**YOUR ASSIGNMENT:** Your output should be the exact lines from the start of the data through the line containing "23: (378, 124)", with no pictures.

#####

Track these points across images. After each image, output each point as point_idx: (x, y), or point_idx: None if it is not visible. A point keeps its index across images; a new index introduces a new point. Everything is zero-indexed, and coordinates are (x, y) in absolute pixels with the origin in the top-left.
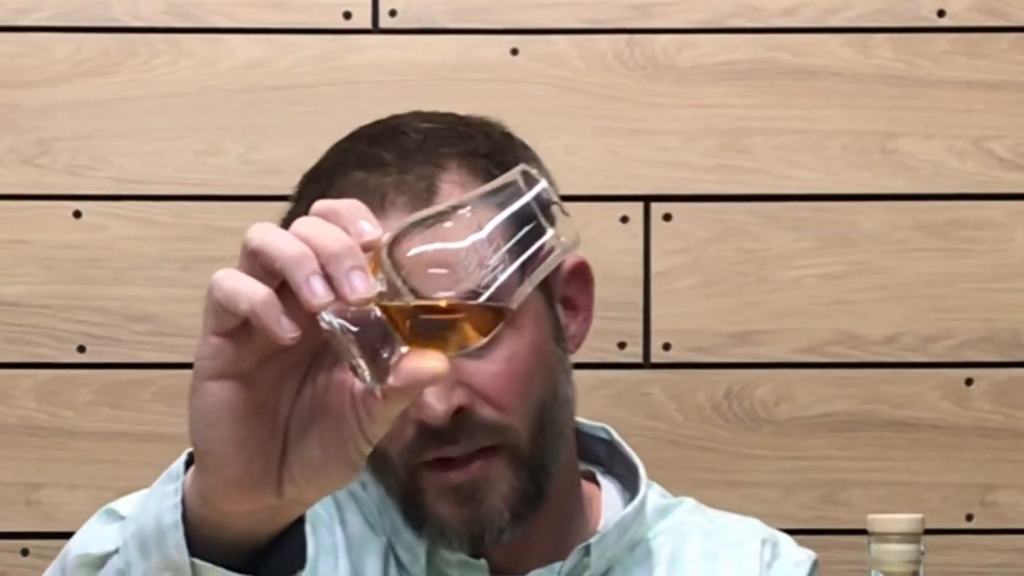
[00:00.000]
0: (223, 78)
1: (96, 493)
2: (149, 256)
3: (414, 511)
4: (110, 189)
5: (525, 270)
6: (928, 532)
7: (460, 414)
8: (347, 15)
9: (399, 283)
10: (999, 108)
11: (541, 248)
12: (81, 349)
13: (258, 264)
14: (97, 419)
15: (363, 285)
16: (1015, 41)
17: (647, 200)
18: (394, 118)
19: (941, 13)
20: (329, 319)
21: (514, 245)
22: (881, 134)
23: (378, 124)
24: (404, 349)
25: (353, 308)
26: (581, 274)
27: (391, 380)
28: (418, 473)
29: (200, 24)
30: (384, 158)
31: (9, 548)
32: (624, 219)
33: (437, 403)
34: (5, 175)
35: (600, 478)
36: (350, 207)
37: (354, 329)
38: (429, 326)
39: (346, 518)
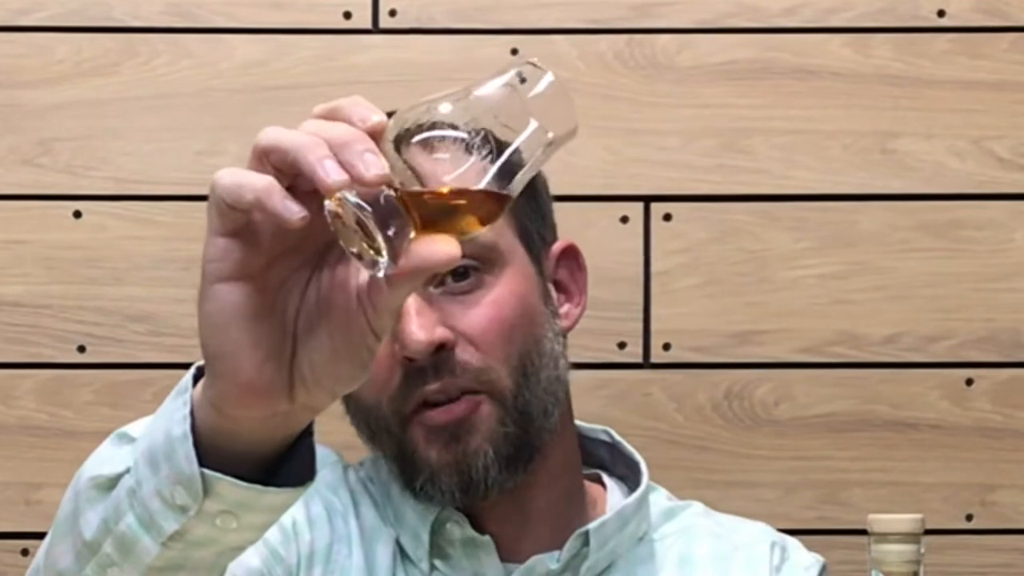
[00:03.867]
0: (223, 78)
1: None
2: (149, 256)
3: (408, 465)
4: (110, 189)
5: (522, 159)
6: (928, 532)
7: (442, 352)
8: (347, 15)
9: (403, 168)
10: (999, 108)
11: (538, 139)
12: (81, 349)
13: (269, 162)
14: (97, 419)
15: (376, 164)
16: (1015, 41)
17: (647, 200)
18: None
19: (941, 13)
20: (343, 196)
21: (512, 134)
22: (881, 134)
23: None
24: (413, 234)
25: (363, 191)
26: (570, 256)
27: (402, 262)
28: (408, 424)
29: (200, 24)
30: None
31: (9, 548)
32: (624, 219)
33: (419, 333)
34: (5, 175)
35: (605, 479)
36: (350, 101)
37: (368, 209)
38: (436, 212)
39: (360, 509)
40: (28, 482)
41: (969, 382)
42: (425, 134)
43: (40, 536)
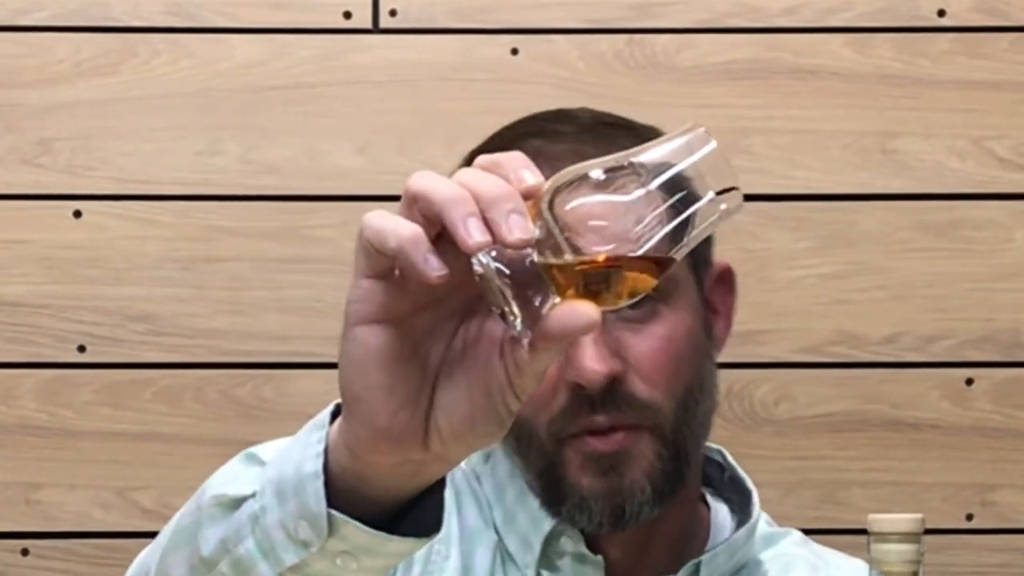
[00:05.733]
0: (223, 78)
1: (96, 493)
2: (149, 256)
3: (555, 485)
4: (110, 189)
5: (684, 230)
6: (928, 532)
7: (613, 384)
8: (347, 15)
9: (557, 233)
10: (999, 108)
11: (702, 209)
12: (81, 349)
13: (417, 209)
14: (97, 419)
15: (521, 227)
16: (1015, 41)
17: None
18: (564, 108)
19: (941, 13)
20: (485, 260)
21: (677, 203)
22: (881, 134)
23: (550, 111)
24: (557, 300)
25: (509, 252)
26: (726, 280)
27: (542, 327)
28: (563, 445)
29: (200, 24)
30: (562, 130)
31: (9, 548)
32: None
33: (596, 365)
34: (5, 175)
35: (710, 500)
36: (511, 157)
37: (508, 272)
38: (584, 280)
39: (463, 510)
40: (28, 482)
41: (969, 382)
42: (581, 199)
43: (40, 536)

#####

**SOLUTION FOR THIS PROBLEM:**
Track these points across images. After each image, output each point as point_idx: (x, y), or point_idx: None if it is not visible. A point keeps its index across images; a new index introduces a new point. Everything is zero-indexed, and coordinates are (x, y) in absolute pixels with the origin in the top-left.
[00:00.000]
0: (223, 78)
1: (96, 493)
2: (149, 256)
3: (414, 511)
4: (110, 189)
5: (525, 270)
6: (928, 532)
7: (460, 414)
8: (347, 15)
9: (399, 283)
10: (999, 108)
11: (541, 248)
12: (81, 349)
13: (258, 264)
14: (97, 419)
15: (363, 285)
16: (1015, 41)
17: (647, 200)
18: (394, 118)
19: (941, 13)
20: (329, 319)
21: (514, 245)
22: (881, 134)
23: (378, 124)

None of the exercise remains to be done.